Genetic Association between the Levels of Plasma Lipids and the Risk of Aortic Aneurysm and Aortic Dissection: A Two-Sample Mendelian Randomization Study
Round 1
Reviewer 1 Report
The manuscript by Rui Li et al. entitled "Genetic Association between the Levels of Plasma Lipids and 2 the Risk of Aortic Aneurysm and Aortic Dissection: A Two-3 Sample Mendelian Randomization Study" is concise and very well written. They have performed a well-designed two-sample Mendelian randomization analysis to assess the possible relationship between plasma lipids and the risk of AA and AD, showing a causal relationship between plasma lipids and the risk of AA, but not the risk of AD. I have only minor issues regarding the manuscript. I missed some information on the well-known risk factor for AA which is gender (male) and its association with the SNPs evaluated, please include, if possible, these data, if not at least mentioned it in the discussion.
Author Response
We gratefully appreciate for your valuable suggestions and questions. We have revised our manuscript as you suggested. Please see the attachment.
Author Response File: Author Response.docx
Reviewer 2 Report
In this paper, Rui Li conducted a two-sample Mendelian randomization analysis to evaluate the potential relationship between plasma lipids and the risk of AA and AD, coming to detect a causal relationship between plasma lipids and the risk of AA, while plasma lipids had no effect on the risk of AD.
The study appears to be well conducted and the paper is quite clear in its exposition.
However, some points should be further developed:
- It should be stressed more in the text that plasma lipid levels are the genetically predetermined ones, and not the general ones that could also be influenced by lifestyle and other confounders. Therefore it is important to add "genetically predicted" when talking about plasma lipid levels
- Analysis divided by gender (male/female) would be interesting. Does the observed association hold by gender as well? Also, the number of males and females should be included in Table 1.

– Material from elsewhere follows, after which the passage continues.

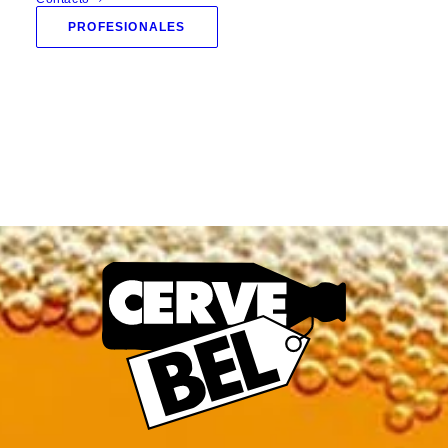
PROFESIONALES
Cerveza en promoción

- many references are older than 5 years, and should therefore be replaced with some newer ones. Also, many references are repetitive.

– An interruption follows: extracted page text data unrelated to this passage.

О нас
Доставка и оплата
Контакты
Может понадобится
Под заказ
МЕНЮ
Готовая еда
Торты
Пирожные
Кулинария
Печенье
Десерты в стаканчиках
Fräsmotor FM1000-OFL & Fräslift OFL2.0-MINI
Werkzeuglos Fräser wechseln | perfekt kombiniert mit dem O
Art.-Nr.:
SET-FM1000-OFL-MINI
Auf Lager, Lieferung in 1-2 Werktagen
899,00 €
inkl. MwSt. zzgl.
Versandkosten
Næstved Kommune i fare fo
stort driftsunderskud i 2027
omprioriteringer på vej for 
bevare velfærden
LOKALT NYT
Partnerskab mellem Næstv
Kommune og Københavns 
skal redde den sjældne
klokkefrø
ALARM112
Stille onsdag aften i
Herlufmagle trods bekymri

- some language errors are present and the writing is often weighted down (such as the beginning of page 2, where "because" is repeated many times)
- page 2, why not synthesize "aortic dissection" with AD? The repetition of the word makes the reading less fluent
- Sentence 167-169 (page 6) with reference [18] should be reworded because it is unclear. In fact, the cited work still showed an association of AAA risk with TC, although the associations were less consistent for LDL cholesterol due to wider confidence intervals.
The work cited is very similar to the one you presented. Therefore, the strengths and major differences that make your study original should be highlighted
- Sentence 224 page 7 is unclear and should be revised
Author Response
We gratefully appreciate for your valuable suggestions and questions. We have revised our manuscript as you suggested. Please see the attachment.